I tip my glass back, too. “Yeah,” I say. I didn’t mean for it to sound so final.
She lives about four blocks down. On the way, we don’t talk until we pass some bums hanging out near the Hunter College art building. “They’re always staring at me,” she says. I look away.
At her place, she stops outside for a minute, and I try again to think of something to say.
“I’ll see you tomorrow,” she says.
I’d like to touch her, pick her up. “OK,” I say.
I run home as fast as I can, cutting down side streets, away from Times Square.

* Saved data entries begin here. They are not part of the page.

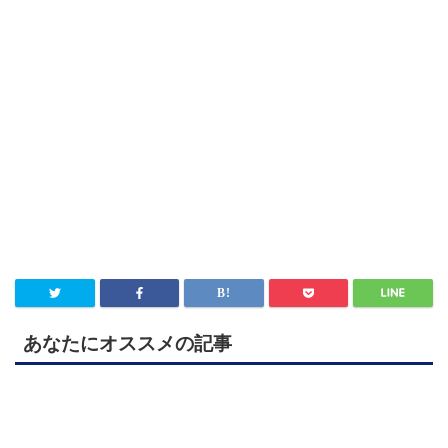
あなたにオススメの記事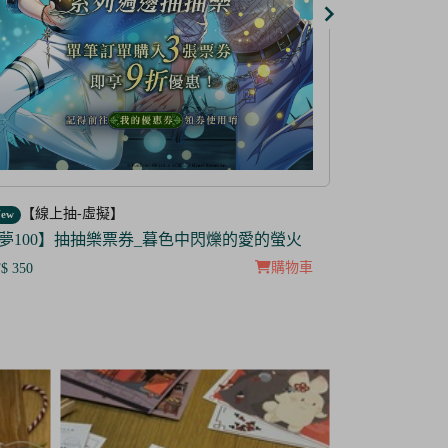
【線上抽-虛擬】
【線上抽
ew
New
防風少年】IP抽抽樂票券
【茜色線上
$299
NT$ 285
NT$100
NT$ 5
購物車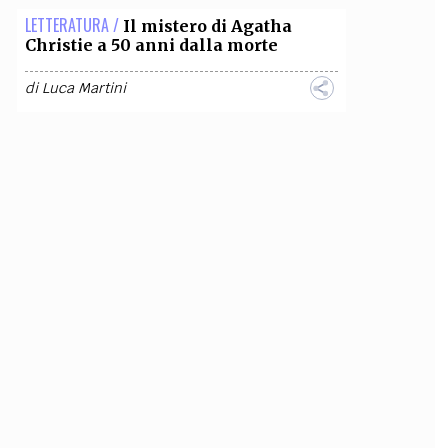
LETTERATURA /
Il mistero di Agatha
Christie a 50 anni dalla morte
di
Luca Martini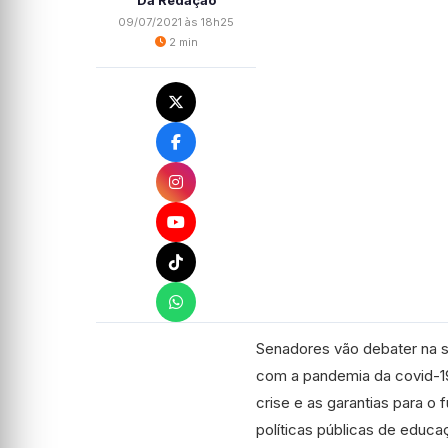
Da Redação
09/07/2021 às 18h25
2 min
Senadores vão debater na s
com a pandemia da covid-19
crise e as garantias para o
políticas públicas de educa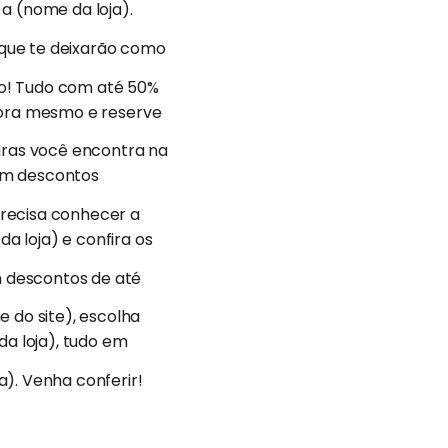
a (nome da loja).
 que te deixarão como
to! Tudo com até 50%
agora mesmo e reserve
uras você encontra na
com descontos
recisa conhecer a
a loja) e confira os
m descontos de até
 do site), escolha
da loja), tudo em
a). Venha conferir!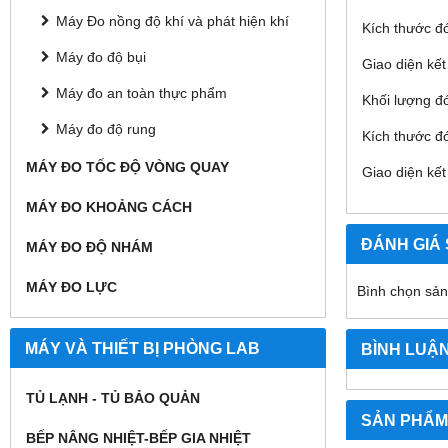
Máy Đo nồng độ khí và phát hiện khí
Kích thước 
Máy đo độ bụi
Giao diện kế
Máy đo an toàn thực phẩm
Khối lượng đó
Máy đo độ rung
Kích thước 
MÁY ĐO TỐC ĐỘ VÒNG QUAY
Giao diện kế
MÁY ĐO KHOẢNG CÁCH
ĐÁNH GIÁ
MÁY ĐO ĐỘ NHÁM
MÁY ĐO LỰC
Bình chọn sả
MÁY VÀ THIẾT BỊ PHÒNG LAB
BÌNH LUẬ
TỦ LẠNH - TỦ BẢO QUẢN
SẢN PHẨM
BẾP NÂNG NHIỆT-BẾP GIA NHIỆT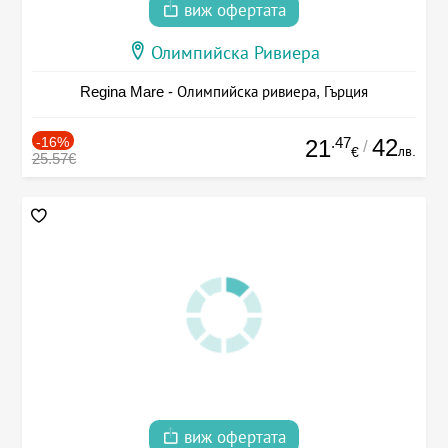
виж офертата
Олимпийска Ривиера
Regina Mare - Олимпийска ривиера, Гърция
-16%
.47
42
21
/
лв.
€
25.57€
виж офертата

Death comes slowly to the numb, those afflicted with a fear that precludes tenderness. At the restaurant, I watch the cut flowers dying through the dragged-out meals of eighteen couples. A blanching of yellows and orange, edges softening, giving up. Couples ruining marriages, betraying other men and women who are sitting at home somewhere else. A silvery light reflects off the windows of the building across the avenue. Pam’s nice to me, but distant. I can feel the time for me to leave closing in around me like a shrinking room in a dream. I have enough for a bus ticket, a rental car — something, somewhere.

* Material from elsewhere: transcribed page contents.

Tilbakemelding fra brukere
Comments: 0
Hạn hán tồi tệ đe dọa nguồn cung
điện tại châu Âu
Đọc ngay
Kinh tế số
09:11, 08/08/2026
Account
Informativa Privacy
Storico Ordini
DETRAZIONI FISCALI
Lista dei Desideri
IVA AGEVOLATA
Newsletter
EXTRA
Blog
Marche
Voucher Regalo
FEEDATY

I stand outside on the street and watch the men go in and out. I’m watching myself — I know this. I look away, then steal another furtive glance: the thin bravado of the wilted suits, the white sneakers rushing inside, the coats clenched or flapping open. None of the men look up; defeated and ashamed, all. I watch some of them exit and slip back into the stream of normal people crowding the sidewalk. For a moment, they remain distinct from the rest; it’s their aloneness.
I light another cigarette. I’m not a bad person. The night is clear; two famished stars show themselves above the lights of Times Square. I watch them for a long time — a miracle, really, that the city lights haven’t killed them all. Then I go inside.